TU as entendu parler des SCOP sans vraiment savoir si ce modèle te correspond ? Que tu dirigies une TPE, une PME ou que tu soies en train de réfléchir à ton modèle d’entreprise, la SCOP peut être un levier puissant de transition sociale et écologique. tour de piste avec Daniel Simonato, délégué régional de l’URSCOP PACA.

1. Panorama du modèle coopératif en France

Le modèle coopératif est vaste et représente un pilier de l’économie française avec 1,3 million de salariés (incluant mutuelles, banques coopératives et HLM). On dénombre plus de 4 500 entreprises SCOP et SCIC pour environ 100 000 emplois. Le chiffre d’affaires global dépasse les 80 milliards d’euros, avec une croissance de 30 % entre 2022 et 2025. Le taux de pérennité à 5 ans est de 79 %, contre environ 60 % pour les entreprises classiques, ce qui en fait un véritable modèle de robustesse. Cette stabilité rassure les banques et facilite les négociations de taux.

2. La SCOP (Société Coopérative de Production), définition

La SCOP est une entreprise commerciale (SA, SARL ou SAS) dont les salariés sont les associés majoritaires. Elle est régit par plusieurs principes :

La gouvernance démocratique : Le principe est « 1 personne = 1 voix », indépendamment du capital détenu. Les dirigeants sont élus par les salariés-associés pour des mandats de 4 ans maximum, permettant une « respiration démocratique » et une montée en compétences via des formations.

La répartition légale des bénéfices (Règle des trois tiers) : minimum 16% de réserves pour l’entreprise (en moyenne 42 % dans les faits) pour renforcer les fonds propres. Minimum 25% (en moyenne 46 % dans les faits) pour la part travail des salariés (min. 25 %), versée sous forme de participation. Maximum 33% (en moyenne 12 % dans les faits) pour la part capital des associés, avec des dividendes limités.

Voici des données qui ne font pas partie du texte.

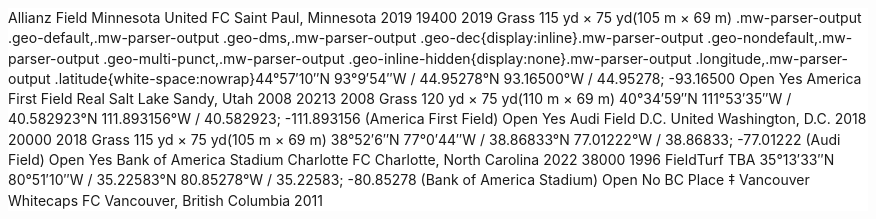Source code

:   <tr>
   <td style="text-align:left;"> Allianz Field </td>
   <td style="text-align:left;"> Minnesota United FC </td>
   <td style="text-align:left;"> Saint Paul, Minnesota </td>
   <td style="text-align:right;"> 2019 </td>
   <td style="text-align:right;"> 19400 </td>
   <td style="text-align:right;"> 2019 </td>
   <td style="text-align:left;"> Grass </td>
   <td style="text-align:left;"> 115 yd × 75 yd(105 m × 69 m) </td>
   <td style="text-align:left;"> .mw-parser-output .geo-default,.mw-parser-output .geo-dms,.mw-parser-output .geo-dec{display:inline}.mw-parser-output .geo-nondefault,.mw-parser-output .geo-multi-punct,.mw-parser-output .geo-inline-hidden{display:none}.mw-parser-output .longitude,.mw-parser-output .latitude{white-space:nowrap}44°57′10″N 93°9′54″W﻿ / ﻿44.95278°N 93.16500°W﻿ / 44.95278; -93.16500 </td>
   <td style="text-align:left;"> Open </td>
   <td style="text-align:left;"> Yes </td>
  </tr>
  <tr>
   <td style="text-align:left;"> America First Field </td>
   <td style="text-align:left;"> Real Salt Lake </td>
   <td style="text-align:left;"> Sandy, Utah </td>
   <td style="text-align:right;"> 2008 </td>
   <td style="text-align:right;"> 20213 </td>
   <td style="text-align:right;"> 2008 </td>
   <td style="text-align:left;"> Grass </td>
   <td style="text-align:left;"> 120 yd × 75 yd(110 m × 69 m) </td>
   <td style="text-align:left;"> 40°34′59″N 111°53′35″W﻿ / ﻿40.582923°N 111.893156°W﻿ / 40.582923; -111.893156﻿ (America First Field) </td>
   <td style="text-align:left;"> Open </td>
   <td style="text-align:left;"> Yes </td>
  </tr>
  <tr>
   <td style="text-align:left;"> Audi Field </td>
   <td style="text-align:left;"> D.C. United </td>
   <td style="text-align:left;"> Washington, D.C. </td>
   <td style="text-align:right;"> 2018 </td>
   <td style="text-align:right;"> 20000 </td>
   <td style="text-align:right;"> 2018 </td>
   <td style="text-align:left;"> Grass </td>
   <td style="text-align:left;"> 115 yd × 75 yd(105 m × 69 m) </td>
   <td style="text-align:left;"> 38°52′6″N 77°0′44″W﻿ / ﻿38.86833°N 77.01222°W﻿ / 38.86833; -77.01222﻿ (Audi Field) </td>
   <td style="text-align:left;"> Open </td>
   <td style="text-align:left;"> Yes </td>
  </tr>
  <tr>
   <td style="text-align:left;"> Bank of America Stadium </td>
   <td style="text-align:left;"> Charlotte FC </td>
   <td style="text-align:left;"> Charlotte, North Carolina </td>
   <td style="text-align:right;"> 2022 </td>
   <td style="text-align:right;"> 38000 </td>
   <td style="text-align:right;"> 1996 </td>
   <td style="text-align:left;"> FieldTurf </td>
   <td style="text-align:left;"> TBA </td>
   <td style="text-align:left;"> 35°13′33″N 80°51′10″W﻿ / ﻿35.22583°N 80.85278°W﻿ / 35.22583; -80.85278﻿ (Bank of America Stadium) </td>
   <td style="text-align:left;"> Open </td>
   <td style="text-align:left;"> No </td>
  </tr>
  <tr>
   <td style="text-align:left;"> BC Place ‡ </td>
   <td style="text-align:left;"> Vancouver Whitecaps FC </td>
   <td style="text-align:left;"> Vancouver, British Columbia </td>
   <td style="text-align:right;"> 2011 </td>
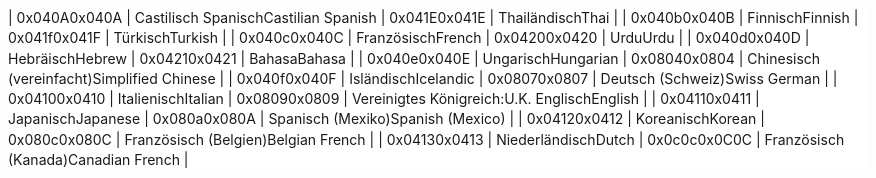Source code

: | <span data-ttu-id="08678-296">0x040A</span><span class="sxs-lookup"><span data-stu-id="08678-296">0x040A</span></span> | <span data-ttu-id="08678-297">Castilisch Spanisch</span><span class="sxs-lookup"><span data-stu-id="08678-297">Castilian Spanish</span></span>   | <span data-ttu-id="08678-298">0x041E</span><span class="sxs-lookup"><span data-stu-id="08678-298">0x041E</span></span> | <span data-ttu-id="08678-299">Thailändisch</span><span class="sxs-lookup"><span data-stu-id="08678-299">Thai</span></span>                      |
| <span data-ttu-id="08678-300">0x040b</span><span class="sxs-lookup"><span data-stu-id="08678-300">0x040B</span></span> | <span data-ttu-id="08678-301">Finnisch</span><span class="sxs-lookup"><span data-stu-id="08678-301">Finnish</span></span>             | <span data-ttu-id="08678-302">0x041f</span><span class="sxs-lookup"><span data-stu-id="08678-302">0x041F</span></span> | <span data-ttu-id="08678-303">Türkisch</span><span class="sxs-lookup"><span data-stu-id="08678-303">Turkish</span></span>                   |
| <span data-ttu-id="08678-304">0x040c</span><span class="sxs-lookup"><span data-stu-id="08678-304">0x040C</span></span> | <span data-ttu-id="08678-305">Französisch</span><span class="sxs-lookup"><span data-stu-id="08678-305">French</span></span>              | <span data-ttu-id="08678-306">0x0420</span><span class="sxs-lookup"><span data-stu-id="08678-306">0x0420</span></span> | <span data-ttu-id="08678-307">Urdu</span><span class="sxs-lookup"><span data-stu-id="08678-307">Urdu</span></span>                      |
| <span data-ttu-id="08678-308">0x040d</span><span class="sxs-lookup"><span data-stu-id="08678-308">0x040D</span></span> | <span data-ttu-id="08678-309">Hebräisch</span><span class="sxs-lookup"><span data-stu-id="08678-309">Hebrew</span></span>              | <span data-ttu-id="08678-310">0x0421</span><span class="sxs-lookup"><span data-stu-id="08678-310">0x0421</span></span> | <span data-ttu-id="08678-311">Bahasa</span><span class="sxs-lookup"><span data-stu-id="08678-311">Bahasa</span></span>                    |
| <span data-ttu-id="08678-312">0x040e</span><span class="sxs-lookup"><span data-stu-id="08678-312">0x040E</span></span> | <span data-ttu-id="08678-313">Ungarisch</span><span class="sxs-lookup"><span data-stu-id="08678-313">Hungarian</span></span>           | <span data-ttu-id="08678-314">0x0804</span><span class="sxs-lookup"><span data-stu-id="08678-314">0x0804</span></span> | <span data-ttu-id="08678-315">Chinesisch (vereinfacht)</span><span class="sxs-lookup"><span data-stu-id="08678-315">Simplified Chinese</span></span>        |
| <span data-ttu-id="08678-316">0x040f</span><span class="sxs-lookup"><span data-stu-id="08678-316">0x040F</span></span> | <span data-ttu-id="08678-317">Isländisch</span><span class="sxs-lookup"><span data-stu-id="08678-317">Icelandic</span></span>           | <span data-ttu-id="08678-318">0x0807</span><span class="sxs-lookup"><span data-stu-id="08678-318">0x0807</span></span> | <span data-ttu-id="08678-319">Deutsch (Schweiz)</span><span class="sxs-lookup"><span data-stu-id="08678-319">Swiss German</span></span>              |
| <span data-ttu-id="08678-320">0x0410</span><span class="sxs-lookup"><span data-stu-id="08678-320">0x0410</span></span> | <span data-ttu-id="08678-321">Italienisch</span><span class="sxs-lookup"><span data-stu-id="08678-321">Italian</span></span>             | <span data-ttu-id="08678-322">0x0809</span><span class="sxs-lookup"><span data-stu-id="08678-322">0x0809</span></span> | <span data-ttu-id="08678-323">Vereinigtes Königreich:</span><span class="sxs-lookup"><span data-stu-id="08678-323">U.K.</span></span> <span data-ttu-id="08678-324">Englisch</span><span class="sxs-lookup"><span data-stu-id="08678-324">English</span></span>              |
| <span data-ttu-id="08678-325">0x0411</span><span class="sxs-lookup"><span data-stu-id="08678-325">0x0411</span></span> | <span data-ttu-id="08678-326">Japanisch</span><span class="sxs-lookup"><span data-stu-id="08678-326">Japanese</span></span>            | <span data-ttu-id="08678-327">0x080a</span><span class="sxs-lookup"><span data-stu-id="08678-327">0x080A</span></span> | <span data-ttu-id="08678-328">Spanisch (Mexiko)</span><span class="sxs-lookup"><span data-stu-id="08678-328">Spanish (Mexico)</span></span>          |
| <span data-ttu-id="08678-329">0x0412</span><span class="sxs-lookup"><span data-stu-id="08678-329">0x0412</span></span> | <span data-ttu-id="08678-330">Koreanisch</span><span class="sxs-lookup"><span data-stu-id="08678-330">Korean</span></span>              | <span data-ttu-id="08678-331">0x080c</span><span class="sxs-lookup"><span data-stu-id="08678-331">0x080C</span></span> | <span data-ttu-id="08678-332">Französisch (Belgien)</span><span class="sxs-lookup"><span data-stu-id="08678-332">Belgian French</span></span>            |
| <span data-ttu-id="08678-333">0x0413</span><span class="sxs-lookup"><span data-stu-id="08678-333">0x0413</span></span> | <span data-ttu-id="08678-334">Niederländisch</span><span class="sxs-lookup"><span data-stu-id="08678-334">Dutch</span></span>               | <span data-ttu-id="08678-335">0x0c0c</span><span class="sxs-lookup"><span data-stu-id="08678-335">0x0C0C</span></span> | <span data-ttu-id="08678-336">Französisch (Kanada)</span><span class="sxs-lookup"><span data-stu-id="08678-336">Canadian French</span></span>           |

Le patrimoine collectif : Une SCOP ne peut être ni vendue pour spéculer, ni délocalisée. C’est un outil de souveraineté économique territoriale.

3. La SCIC (Société Coopérative d’Intérêt Collectif)

Créé en 2014, ce statut est tourné vers des projets de territoire ultra-locaux. En multi-sociétariat, c’est le seul statut permettant de regrouper autour d’une table des salariés, des clients, des bénévoles, des entreprises privées et des collectivités territoriales (jusqu’à 50 % du capital). Par exemple : Enercoop (énergie), Citiz (autopartage), Ôkhra (conservatoire des ocres).

4. Avantages fiscaux et sociaux

Exonération d’IS : Les sommes versées aux salariés (participation) et celles mises en réserve sont déduites de l’assiette de l’impôt sur les sociétés. Une SCOP ne paie souvent qu’un impôt minimal (ex: 3 000 € pour 100 000 € de bénéfice).

Protection du dirigeant : Le gérant est considéré comme un salarié à part entière. Il bénéficie de la protection sociale classique et est couvert par Pôle Emploi (contrairement aux gérants de SARL classiques), car il existe un lien de subordination envers le collectif.

5. Transmission et Accompagnement (Réseau URScop)

Le modèle est idéal pour les chefs d’entreprise de 55-65 ans sans repreneur externe. Le réseau aide à valoriser l’entreprise au prix du marché pour une reprise par les salariés (plus de détails sur jetransmetsamessalaries). L’accompagnement à la création est souvent financé par la région. Une fois créée, la coopérative verse une cotisation de 0,25 % de son CA pour financer le réseau, le lobbying et les outils de formation. Le réseau possède ses propres fonds (Socoden, Scopinvest, Pargest) offrant des prêts participatifs sans garantie personnelle à des taux souvent inférieurs aux taux bancaires.

Le cas des CAE (Coopératives d’Activités et d’Emploi) : ce sont des sortes de « couveuses améliorées », elles permettent à des indépendants de tester leur activité tout en étant salariés de la coopérative, avant de potentiellement devenir une SCOP autonome.

Bonus : les exemples pour creuser

  • Scop Ti (ex-Elephant) : Reprise par les salariés après 1336 jours de lutte contre Unilever.
  • Ethiquable : Coopérative de commerce équitable en pleine croissance.
  • Duralex : Récemment transformée en SCOP pour sauver l’outil de production.
  • Up (Chèques Déjeuner) : Une SCOP géante de 3 500 salariés.